NEW YORK — The worst may be yet to come for the stock market.
Wall Street’s mini-rebound since mid-October has recovered some of the index’s sharp losses from the first 10 months of the year. It closed Monday a shade below 4,000, up more than 10% since its bottom two months earlier.
Many analysts expect stocks to end 2023 at least around this range, if not a bit higher, after the Federal Reserve finally stops hiking interest rates in order to get high inflation under control. But before getting to that end point, much of Wall Street is also forecasting stock prices to fall sharply in the interim.
Consider Morgan Stanley, which says the S&P 500 could drop all the way to a range between 3,000 and 3,300 during the first three months of the new year. That would mean it loses up to a quarter of its value from Monday’s closing level. The low end of that range would also be 37.5% below the record set in early 2022.
The reason for the bank’s pessimism is that its strategists forecast much weaker corporate profits than the rest of Wall Street. On the revenue side, businesses are feeling pressure as manufacturing and other areas of the economy are weakening. At the same time, Morgan Stanley says profits will get squeezed on the other end by higher wage costs after businesses had to give workers’ raises.
Corporate profits will likely be coming off record levels from 2022, which helped companies return more cash to investors through dividends and stock buybacks.
To be sure, the strategists led by Michael Wilson say the S&P 500 could end 2023 at 3,900 if things go mostly as they expect, not far from its current level.
Strategists at Goldman Sachs also forecast a trough during the first half of the year, possibly at 3,600. That would mark a nearly 10% drop from Monday’s close, and it’s based on Goldman Sachs’ expectation that the economy can avoid a recession.
If the economy does contract as many on Wall Street expect, Goldman strategists led by David Kostin said the S&P 500 could fall all the way to 3,100.

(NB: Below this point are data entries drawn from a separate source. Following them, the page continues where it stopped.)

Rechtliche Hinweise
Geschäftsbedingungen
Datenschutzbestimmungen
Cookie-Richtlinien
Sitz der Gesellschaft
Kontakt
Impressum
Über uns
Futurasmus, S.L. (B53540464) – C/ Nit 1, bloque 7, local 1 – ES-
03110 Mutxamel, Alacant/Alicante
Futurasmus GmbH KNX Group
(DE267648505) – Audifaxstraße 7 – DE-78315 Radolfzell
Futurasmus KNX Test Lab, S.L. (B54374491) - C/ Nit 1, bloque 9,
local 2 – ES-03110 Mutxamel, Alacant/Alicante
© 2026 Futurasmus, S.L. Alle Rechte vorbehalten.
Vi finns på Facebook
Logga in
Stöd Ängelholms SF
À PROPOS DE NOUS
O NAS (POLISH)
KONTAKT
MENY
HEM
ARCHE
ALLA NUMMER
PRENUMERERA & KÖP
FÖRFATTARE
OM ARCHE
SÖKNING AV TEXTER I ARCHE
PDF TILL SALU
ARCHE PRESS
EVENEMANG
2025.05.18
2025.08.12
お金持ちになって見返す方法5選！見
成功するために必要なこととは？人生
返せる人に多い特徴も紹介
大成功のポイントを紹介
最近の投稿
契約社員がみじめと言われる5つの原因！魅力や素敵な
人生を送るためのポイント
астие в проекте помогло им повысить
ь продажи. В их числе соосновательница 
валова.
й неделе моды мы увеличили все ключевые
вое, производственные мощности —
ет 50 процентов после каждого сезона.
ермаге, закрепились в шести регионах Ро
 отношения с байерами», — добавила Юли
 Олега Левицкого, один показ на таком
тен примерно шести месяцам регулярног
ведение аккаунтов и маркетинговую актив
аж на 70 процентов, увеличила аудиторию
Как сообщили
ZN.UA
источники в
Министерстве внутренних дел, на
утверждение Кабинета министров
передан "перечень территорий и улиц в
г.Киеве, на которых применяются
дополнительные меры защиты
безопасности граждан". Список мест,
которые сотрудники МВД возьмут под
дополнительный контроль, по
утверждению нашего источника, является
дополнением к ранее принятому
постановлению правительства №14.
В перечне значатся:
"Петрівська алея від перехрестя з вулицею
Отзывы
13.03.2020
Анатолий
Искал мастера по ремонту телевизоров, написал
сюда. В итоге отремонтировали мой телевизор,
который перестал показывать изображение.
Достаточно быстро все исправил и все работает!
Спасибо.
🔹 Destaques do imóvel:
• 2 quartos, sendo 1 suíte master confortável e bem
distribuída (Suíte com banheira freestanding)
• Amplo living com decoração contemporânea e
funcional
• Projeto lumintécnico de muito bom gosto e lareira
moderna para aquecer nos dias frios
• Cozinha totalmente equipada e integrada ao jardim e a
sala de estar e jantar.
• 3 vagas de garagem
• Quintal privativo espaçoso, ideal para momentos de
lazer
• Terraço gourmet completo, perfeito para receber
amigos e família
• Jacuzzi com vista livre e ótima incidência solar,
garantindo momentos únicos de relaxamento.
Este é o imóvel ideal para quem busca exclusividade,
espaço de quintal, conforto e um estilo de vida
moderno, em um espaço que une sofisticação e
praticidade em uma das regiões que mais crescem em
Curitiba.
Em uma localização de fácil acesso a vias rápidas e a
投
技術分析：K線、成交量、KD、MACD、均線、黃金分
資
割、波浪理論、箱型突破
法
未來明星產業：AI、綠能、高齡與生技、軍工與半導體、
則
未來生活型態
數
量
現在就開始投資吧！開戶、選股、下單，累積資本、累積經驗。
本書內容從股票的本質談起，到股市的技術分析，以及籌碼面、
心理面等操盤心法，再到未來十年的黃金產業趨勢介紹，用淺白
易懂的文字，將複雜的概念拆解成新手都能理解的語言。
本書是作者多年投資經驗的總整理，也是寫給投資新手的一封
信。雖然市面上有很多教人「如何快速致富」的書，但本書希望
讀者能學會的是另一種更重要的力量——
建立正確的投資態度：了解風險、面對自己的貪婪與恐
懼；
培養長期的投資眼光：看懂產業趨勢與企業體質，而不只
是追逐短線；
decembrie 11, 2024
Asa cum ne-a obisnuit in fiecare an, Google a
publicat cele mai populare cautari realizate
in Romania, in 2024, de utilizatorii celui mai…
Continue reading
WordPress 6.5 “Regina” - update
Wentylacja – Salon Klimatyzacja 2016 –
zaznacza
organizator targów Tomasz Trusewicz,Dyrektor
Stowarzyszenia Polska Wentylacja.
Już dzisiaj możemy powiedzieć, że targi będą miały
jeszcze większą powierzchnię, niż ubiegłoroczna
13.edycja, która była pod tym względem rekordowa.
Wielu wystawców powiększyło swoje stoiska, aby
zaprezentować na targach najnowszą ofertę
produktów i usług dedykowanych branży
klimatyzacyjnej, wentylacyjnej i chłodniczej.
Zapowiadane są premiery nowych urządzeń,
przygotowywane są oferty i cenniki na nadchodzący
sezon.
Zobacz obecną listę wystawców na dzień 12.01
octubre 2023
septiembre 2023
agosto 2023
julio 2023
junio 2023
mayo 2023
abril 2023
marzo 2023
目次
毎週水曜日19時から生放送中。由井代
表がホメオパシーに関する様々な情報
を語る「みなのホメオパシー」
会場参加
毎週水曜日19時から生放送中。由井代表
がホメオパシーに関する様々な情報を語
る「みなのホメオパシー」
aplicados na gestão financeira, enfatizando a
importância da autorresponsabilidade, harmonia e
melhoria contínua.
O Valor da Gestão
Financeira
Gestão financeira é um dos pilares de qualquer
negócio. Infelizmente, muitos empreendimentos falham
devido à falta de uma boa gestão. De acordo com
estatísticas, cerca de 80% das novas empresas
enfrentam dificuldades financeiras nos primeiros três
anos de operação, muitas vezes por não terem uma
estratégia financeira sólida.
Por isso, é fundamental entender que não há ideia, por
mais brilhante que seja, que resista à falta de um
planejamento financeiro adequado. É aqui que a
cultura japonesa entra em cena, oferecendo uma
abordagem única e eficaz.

At Deutsche Bank, strategists see the U.S. economy falling into a recession in the second half of 2023. That could pull the S&P 500 down to 3,250 before it hits bottom about halfway through the recession, which the German bank sees lasting the last six months of the year. Then, the S&P 500 could end the year as high as 4,500 if stocks follow their typical playbook around recessions, say the strategists led by Binky Chadha.